# Text excerpt

The left most bar shows the scenario if I had chosen to invest my entire starting corpus in a safe guaranteed return asset like KVP.  My returns in 6 years would have been less than 2X (not taking taxes into account)  The second bar represents a pure debt scenario that I have described before in this article delivering 12.2% CAGR.  Again like I mentioned before watch out for taxes in this scenario too!  The third bar represents a 100% NIFTYBEES ETF investment. Taxes are much simpler in long term equity oriented schemes, basically ZERO for LTCG!, so this bar does take take into account, and is a real representation of potential corpus growth.  The fourth bar represents a 100% investment in HDFC PRUDENCE, again with ZERO taxes comprehended.  The final bar is the actual return in my portfolio, split into the various components for easy visualization.  Note the equity gains from the original corpus taking the overall total to an impressive 2.73X.  Then there are additional savings getting invested back into the same high growth equity oriented strategy.  And a final topping coming from the growth of those additional savings completing the totem pole of my final corpus across 6 years of saving and investing as aggressively as I possibly could.

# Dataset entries
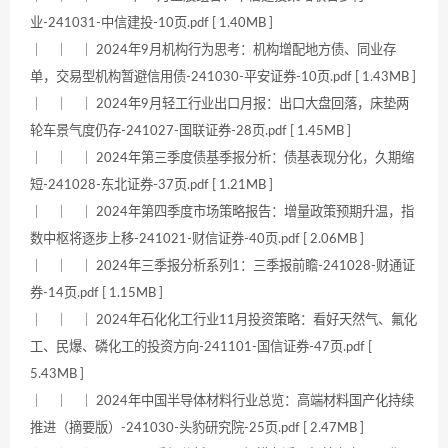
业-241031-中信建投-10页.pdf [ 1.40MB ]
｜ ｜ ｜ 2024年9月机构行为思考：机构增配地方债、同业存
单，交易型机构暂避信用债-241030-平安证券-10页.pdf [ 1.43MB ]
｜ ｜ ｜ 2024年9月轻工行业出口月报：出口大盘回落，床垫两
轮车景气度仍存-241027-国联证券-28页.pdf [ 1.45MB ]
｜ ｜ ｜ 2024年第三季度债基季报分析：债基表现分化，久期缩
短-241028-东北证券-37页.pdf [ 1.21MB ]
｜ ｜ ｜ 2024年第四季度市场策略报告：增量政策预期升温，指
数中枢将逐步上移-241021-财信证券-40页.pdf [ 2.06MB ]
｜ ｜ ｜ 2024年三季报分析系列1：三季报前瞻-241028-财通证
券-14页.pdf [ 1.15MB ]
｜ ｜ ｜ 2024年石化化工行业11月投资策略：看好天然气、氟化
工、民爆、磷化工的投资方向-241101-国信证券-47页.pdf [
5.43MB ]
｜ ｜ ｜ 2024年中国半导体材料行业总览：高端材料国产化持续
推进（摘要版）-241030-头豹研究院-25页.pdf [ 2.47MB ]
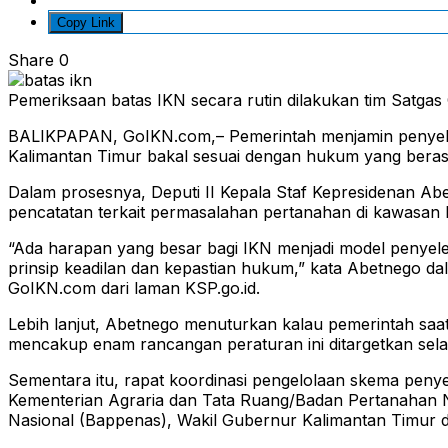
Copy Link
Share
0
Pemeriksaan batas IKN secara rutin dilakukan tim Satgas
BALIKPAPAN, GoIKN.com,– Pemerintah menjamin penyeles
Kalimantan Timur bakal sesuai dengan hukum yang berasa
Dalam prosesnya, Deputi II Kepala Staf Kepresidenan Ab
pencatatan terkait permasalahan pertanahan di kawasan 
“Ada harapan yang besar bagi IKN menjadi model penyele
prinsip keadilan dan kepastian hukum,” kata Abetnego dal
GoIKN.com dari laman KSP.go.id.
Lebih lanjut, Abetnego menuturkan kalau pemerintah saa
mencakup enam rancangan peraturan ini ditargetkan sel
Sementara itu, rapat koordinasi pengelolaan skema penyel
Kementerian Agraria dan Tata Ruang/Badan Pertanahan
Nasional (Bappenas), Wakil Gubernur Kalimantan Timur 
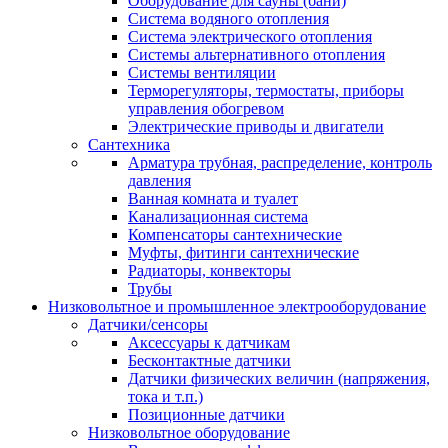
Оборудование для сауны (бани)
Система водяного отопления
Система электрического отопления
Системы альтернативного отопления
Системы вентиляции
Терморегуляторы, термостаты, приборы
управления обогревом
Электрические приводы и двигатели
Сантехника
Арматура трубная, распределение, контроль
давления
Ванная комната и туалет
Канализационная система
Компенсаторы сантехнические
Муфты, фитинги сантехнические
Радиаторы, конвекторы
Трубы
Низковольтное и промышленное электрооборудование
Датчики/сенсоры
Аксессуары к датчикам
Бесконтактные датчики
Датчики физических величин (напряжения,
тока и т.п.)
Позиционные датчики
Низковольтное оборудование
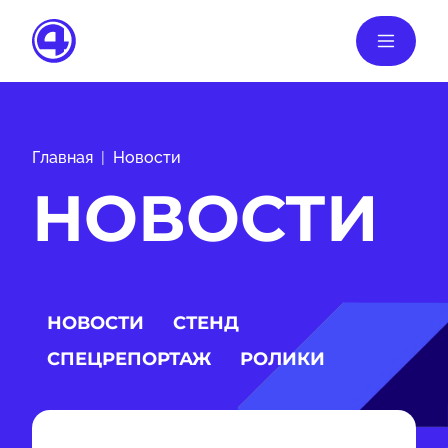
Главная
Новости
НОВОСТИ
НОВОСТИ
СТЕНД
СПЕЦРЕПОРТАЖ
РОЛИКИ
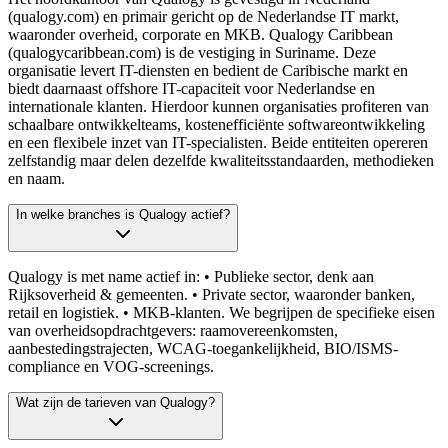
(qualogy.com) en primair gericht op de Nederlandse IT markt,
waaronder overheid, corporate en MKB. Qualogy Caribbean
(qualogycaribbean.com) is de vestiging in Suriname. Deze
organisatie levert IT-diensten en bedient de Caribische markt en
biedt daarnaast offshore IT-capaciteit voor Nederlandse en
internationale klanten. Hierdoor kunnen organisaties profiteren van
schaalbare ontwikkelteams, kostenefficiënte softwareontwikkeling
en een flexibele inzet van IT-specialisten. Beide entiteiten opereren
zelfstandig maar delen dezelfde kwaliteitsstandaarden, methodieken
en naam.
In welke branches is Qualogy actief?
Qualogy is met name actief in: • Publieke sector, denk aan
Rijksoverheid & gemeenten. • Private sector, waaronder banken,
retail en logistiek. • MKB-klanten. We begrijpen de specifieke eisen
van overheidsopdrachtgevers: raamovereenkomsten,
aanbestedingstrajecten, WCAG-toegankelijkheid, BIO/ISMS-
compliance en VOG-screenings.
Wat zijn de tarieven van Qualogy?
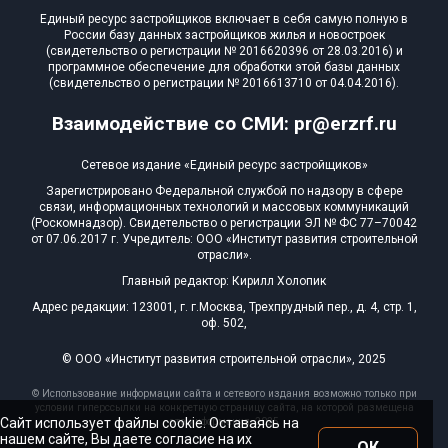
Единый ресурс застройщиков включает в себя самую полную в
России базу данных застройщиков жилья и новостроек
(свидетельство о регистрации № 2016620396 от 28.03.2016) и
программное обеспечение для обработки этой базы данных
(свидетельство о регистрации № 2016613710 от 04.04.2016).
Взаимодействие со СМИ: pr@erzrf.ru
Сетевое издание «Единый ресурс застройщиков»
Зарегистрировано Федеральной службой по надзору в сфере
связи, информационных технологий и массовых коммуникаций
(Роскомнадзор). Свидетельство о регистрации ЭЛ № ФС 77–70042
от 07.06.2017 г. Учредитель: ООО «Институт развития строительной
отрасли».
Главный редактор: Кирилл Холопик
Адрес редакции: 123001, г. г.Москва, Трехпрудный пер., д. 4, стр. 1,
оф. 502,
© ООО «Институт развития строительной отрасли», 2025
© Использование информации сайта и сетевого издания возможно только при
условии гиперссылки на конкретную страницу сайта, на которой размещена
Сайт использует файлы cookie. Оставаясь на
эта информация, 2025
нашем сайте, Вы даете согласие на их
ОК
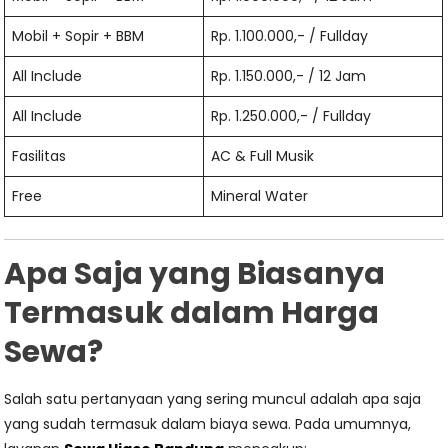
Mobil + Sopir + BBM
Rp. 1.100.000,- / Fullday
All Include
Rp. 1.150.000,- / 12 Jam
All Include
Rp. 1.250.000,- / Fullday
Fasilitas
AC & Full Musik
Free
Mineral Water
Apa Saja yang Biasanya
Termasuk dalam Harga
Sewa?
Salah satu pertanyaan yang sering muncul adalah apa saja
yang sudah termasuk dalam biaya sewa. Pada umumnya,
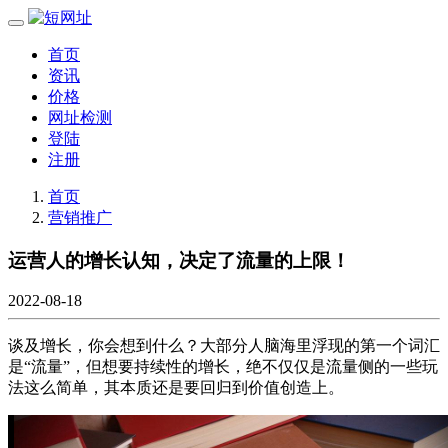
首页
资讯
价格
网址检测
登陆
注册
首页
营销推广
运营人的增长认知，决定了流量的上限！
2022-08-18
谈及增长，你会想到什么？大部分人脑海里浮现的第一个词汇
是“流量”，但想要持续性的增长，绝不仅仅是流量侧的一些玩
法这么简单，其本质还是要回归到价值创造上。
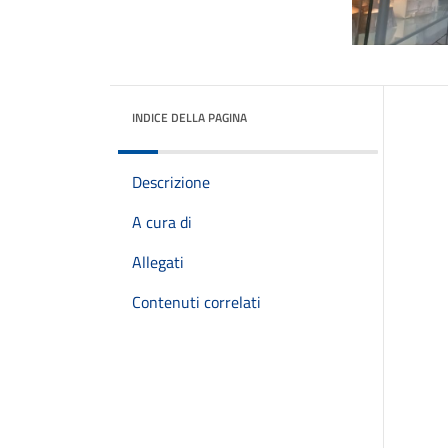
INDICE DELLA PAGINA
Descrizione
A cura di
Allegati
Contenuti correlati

# What you are asked to do
Answer these questions from the text on portfolio returns above, numbering each answer to match:
1. What CAGR does the pure debt scenario deliver?
2. What does the fourth bar represent?
3. To what overall total do the equity gains from the original corpus bring the final bar?

# Solution to the problem
1. 12.2%
2. A 100% investment in HDFC PRUDENCE, with zero taxes comprehended
3. 2.73X